Texto de origem:
________________________

Da Rocinha e outras roças

Em recente entrevista publicada pela BBC logo após a prisão do tranficante Nem e na perspectiva de uma “invasão” por parte da polícia ao morro da Rocinha, no Rio de Janeiro, o Secretário de Segurança do Estado, José Maria Beltrame, pergunta sobre a possibilidade de o tráfico, expulso da favela, se reorganizar a partir de outra base territorial, respondeu: “Acho que se isso acontecer, poderá acontecer fora da Rocinha. Nós não podemos ser cobrados para fazer com que as pessoas desistam de vender drogas. A questão de o tráfico se rearranjar em outro lugar, ou outra cidade, isso tudo é uma possibilidade que existe em qualquer lugar do mundo. Agora, na Rocinha, vai ser difícil, porque nós vamos ter policiais 24 horas por dia lá dentro. Na Rocinha, existia um regime tirano, um feudo do tráfico, isso não vai mais existir”.
Sincera e honesta, a resposta do delegado gaúcho que, apesar de todas as crise, vem se mantendo à cabeça da Secretaria de Segurança do Estado mais exposto ao noticiário no Brasil e que, na perspectiva da realização da Copa do Mundo de 2014 e das Olimpíadas de 2016 está, com certeza, no centro de todas as atenções, merece ser destacada por duas razões.

________________________

Enunciado da tarefa: Reproduza fielmente o trecho do texto sobre a Rocinha, começando em "Sincera e honesta, a" e terminando em "por duas razões.". Baseie-se somente no texto sobre a Rocinha.

Dados de origem:
________________________

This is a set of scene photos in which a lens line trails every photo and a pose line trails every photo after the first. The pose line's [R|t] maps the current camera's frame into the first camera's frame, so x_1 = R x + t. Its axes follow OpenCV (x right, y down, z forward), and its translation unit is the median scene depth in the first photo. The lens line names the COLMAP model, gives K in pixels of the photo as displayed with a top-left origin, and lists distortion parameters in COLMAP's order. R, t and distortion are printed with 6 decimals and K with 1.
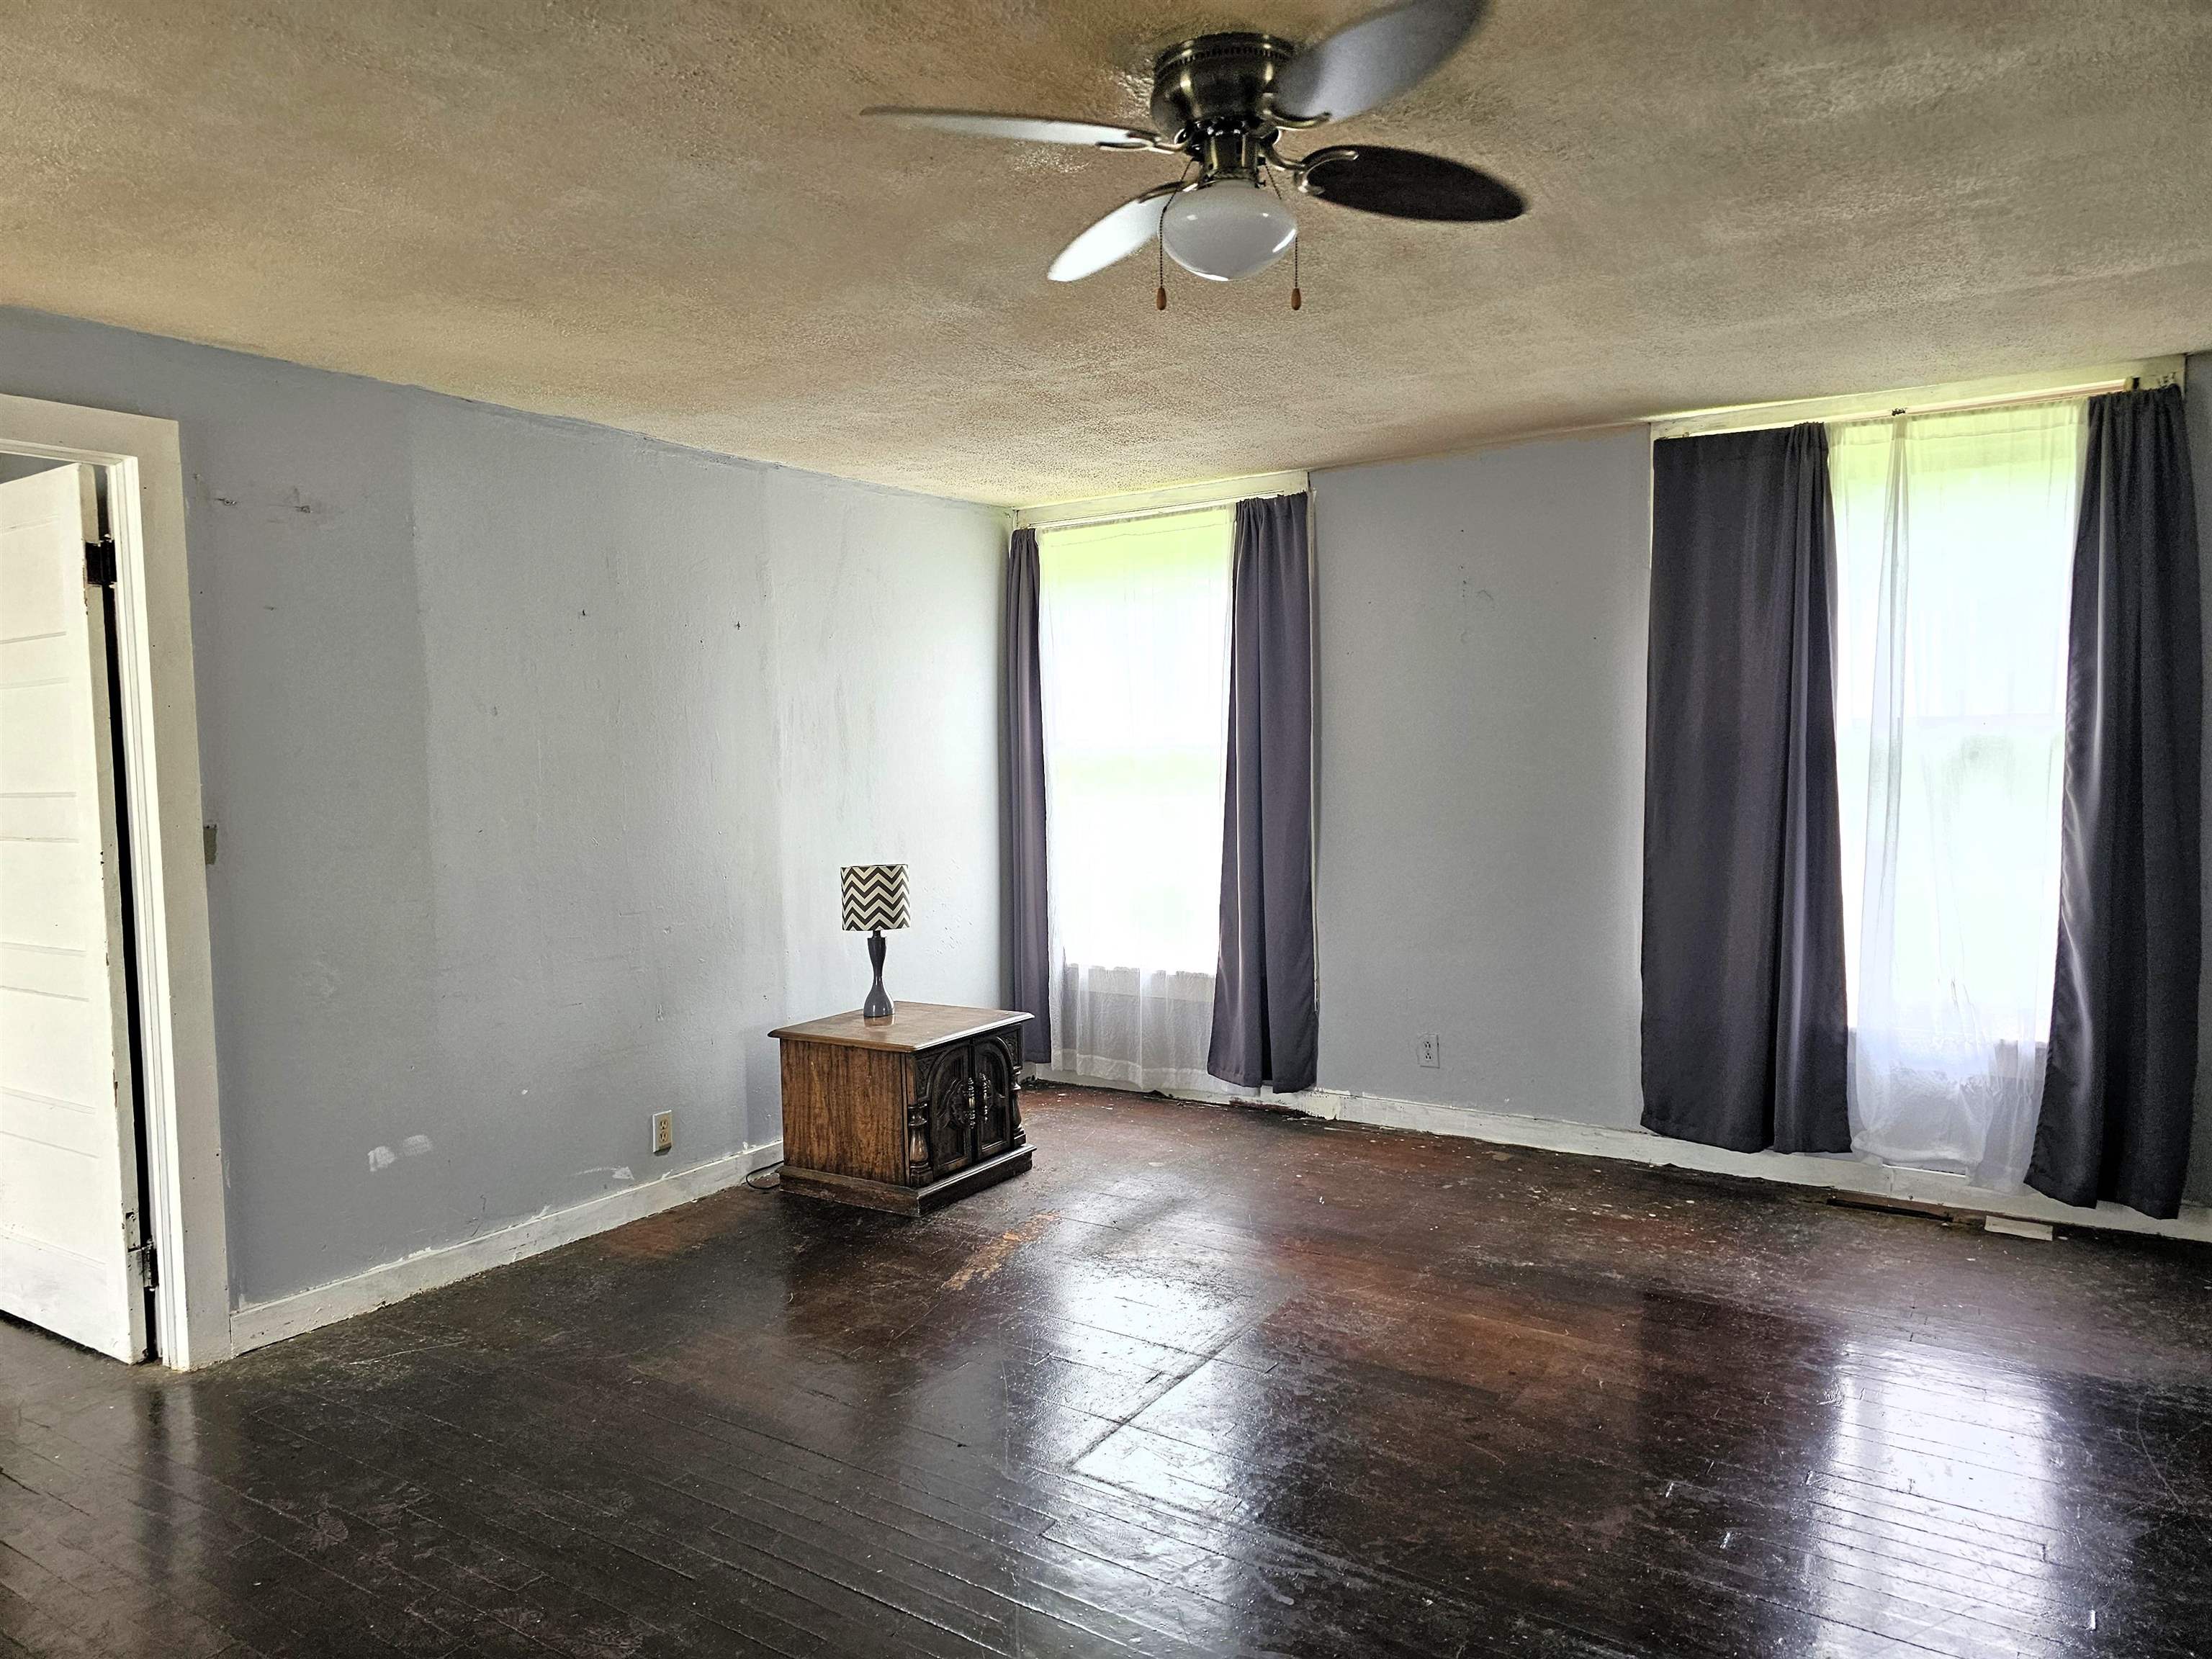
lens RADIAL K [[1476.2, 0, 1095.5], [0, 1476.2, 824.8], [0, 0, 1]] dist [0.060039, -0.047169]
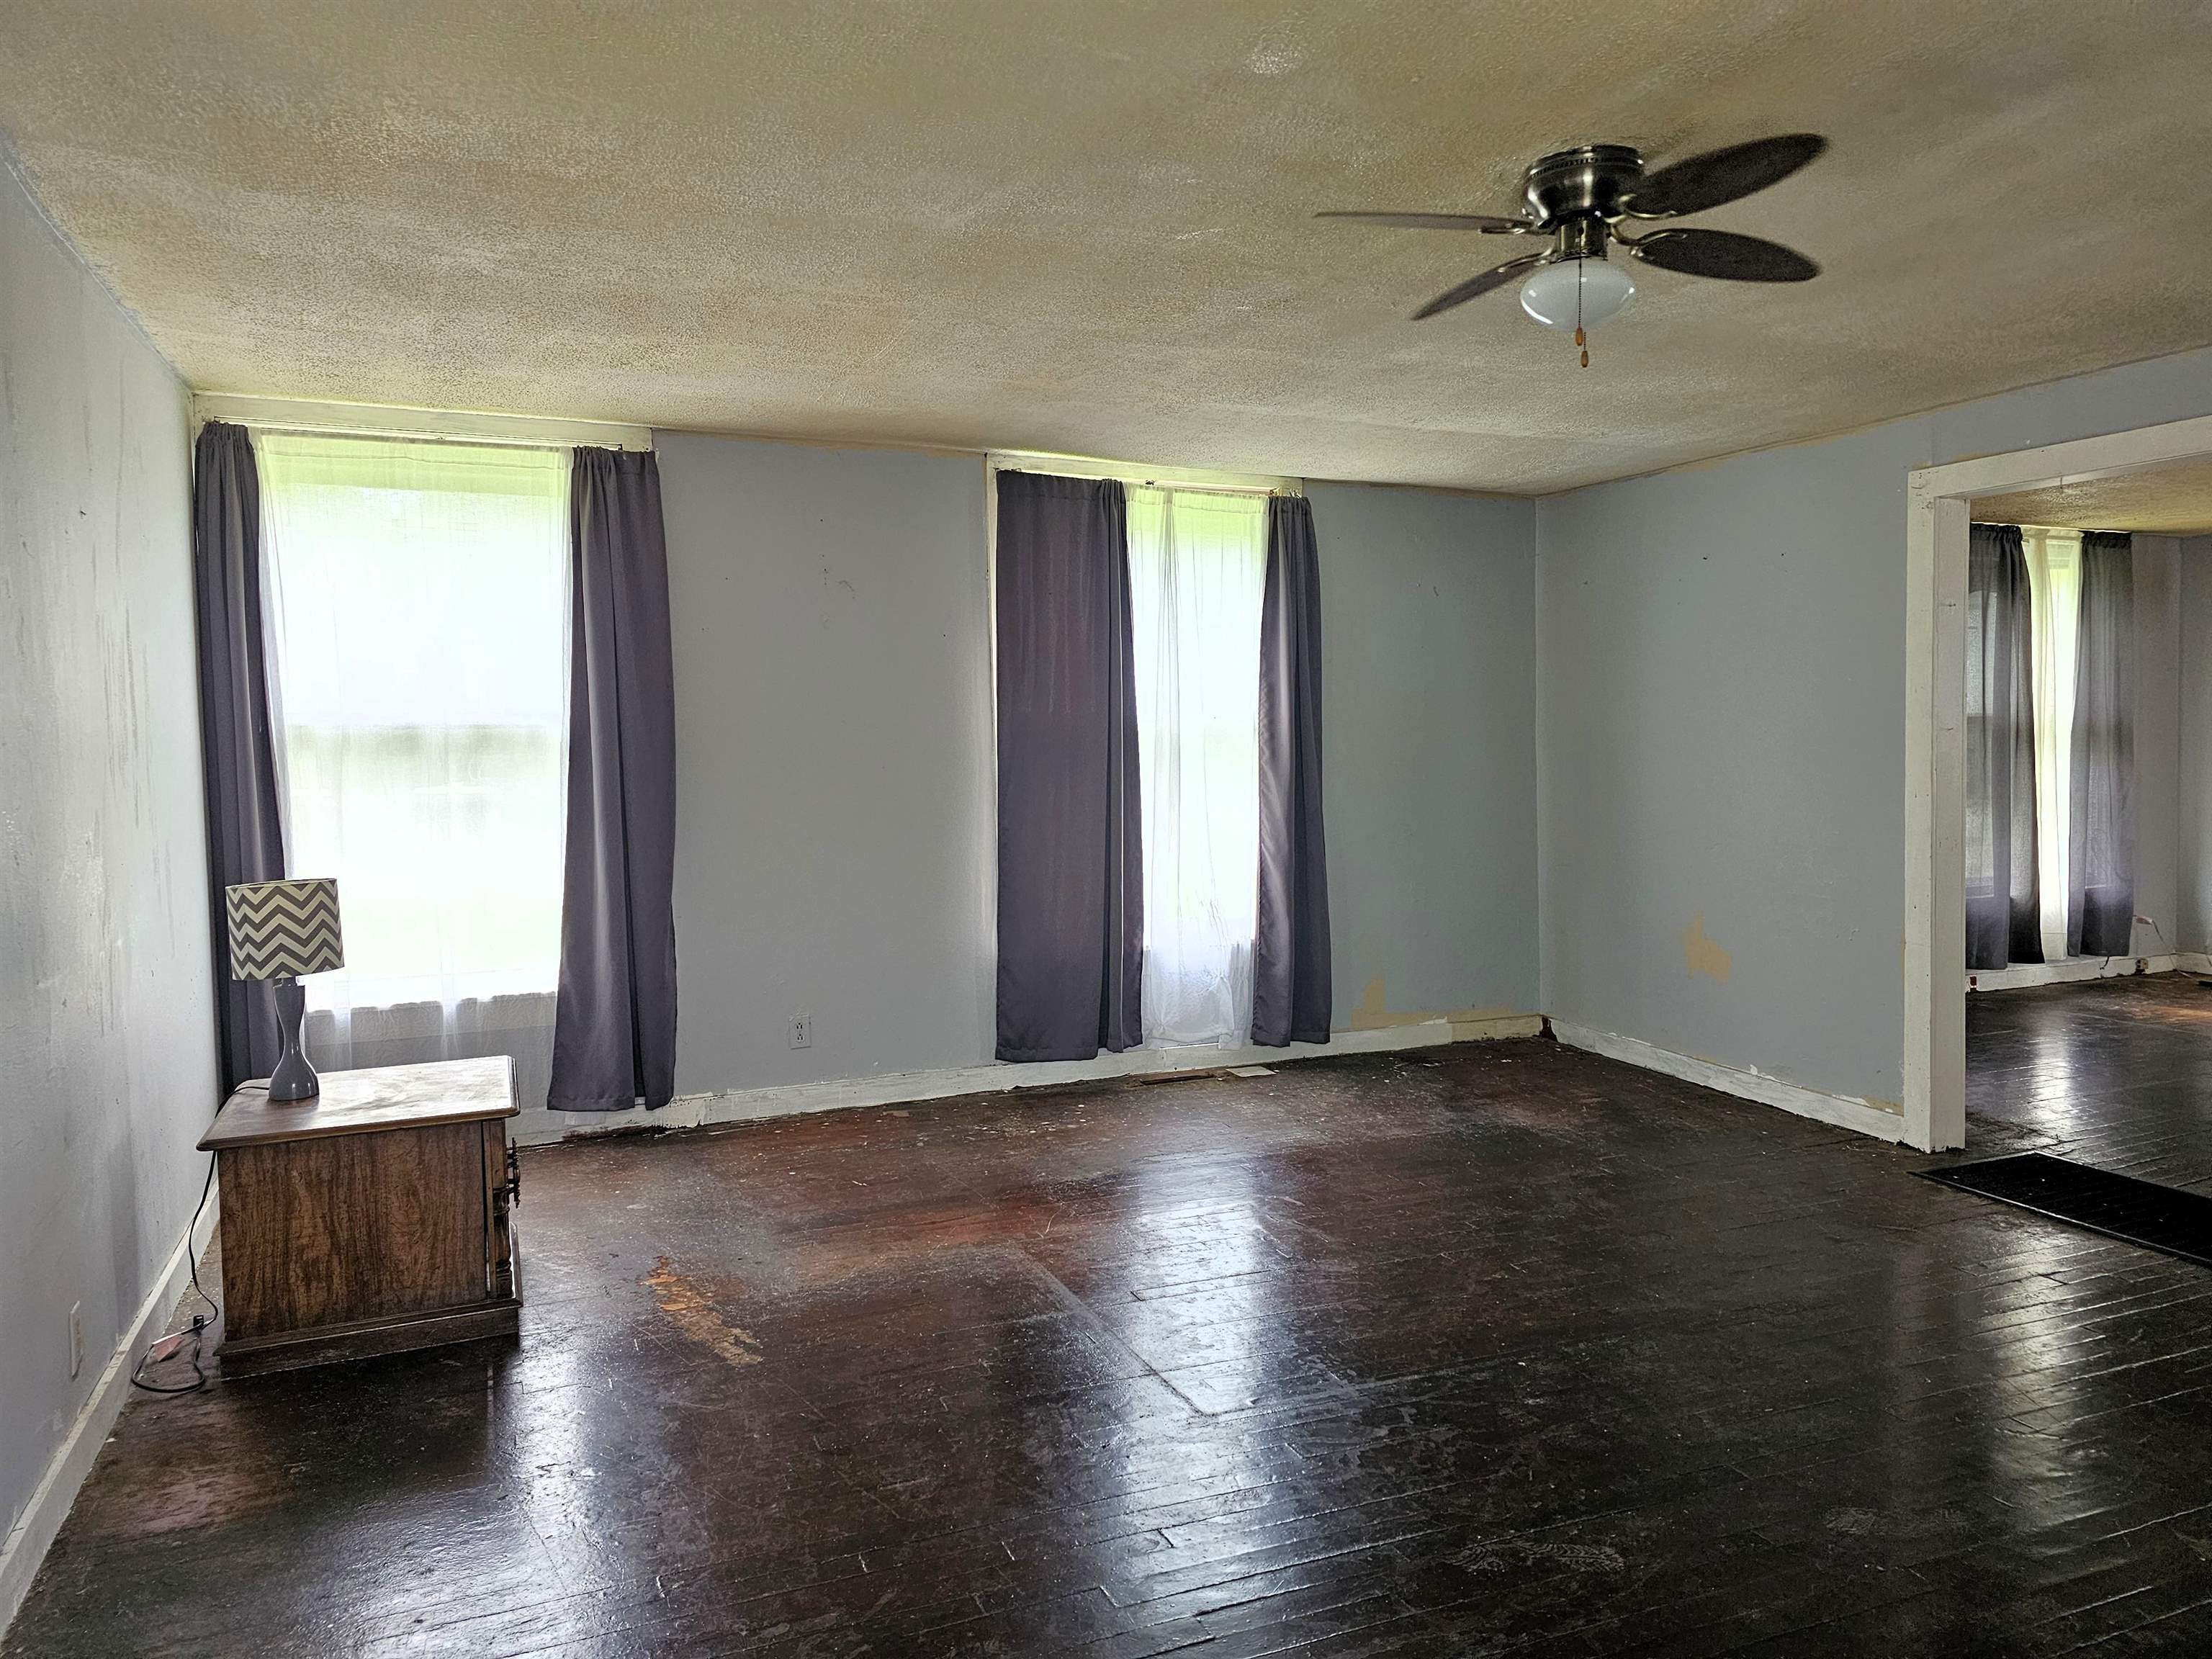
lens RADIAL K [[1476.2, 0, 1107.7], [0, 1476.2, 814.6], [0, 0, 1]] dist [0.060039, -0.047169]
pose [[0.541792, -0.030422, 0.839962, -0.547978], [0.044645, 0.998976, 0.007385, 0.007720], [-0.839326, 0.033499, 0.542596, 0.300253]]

________________________

Resolução da tarefa:
Sincera e honesta, a resposta do delegado gaúcho que, apesar de todas as crise, vem se mantendo à cabeça da Secretaria de Segurança do Estado mais exposto ao noticiário no Brasil e que, na perspectiva da realização da Copa do Mundo de 2014 e das Olimpíadas de 2016 está, com certeza, no centro de todas as atenções, merece ser destacada por duas razões.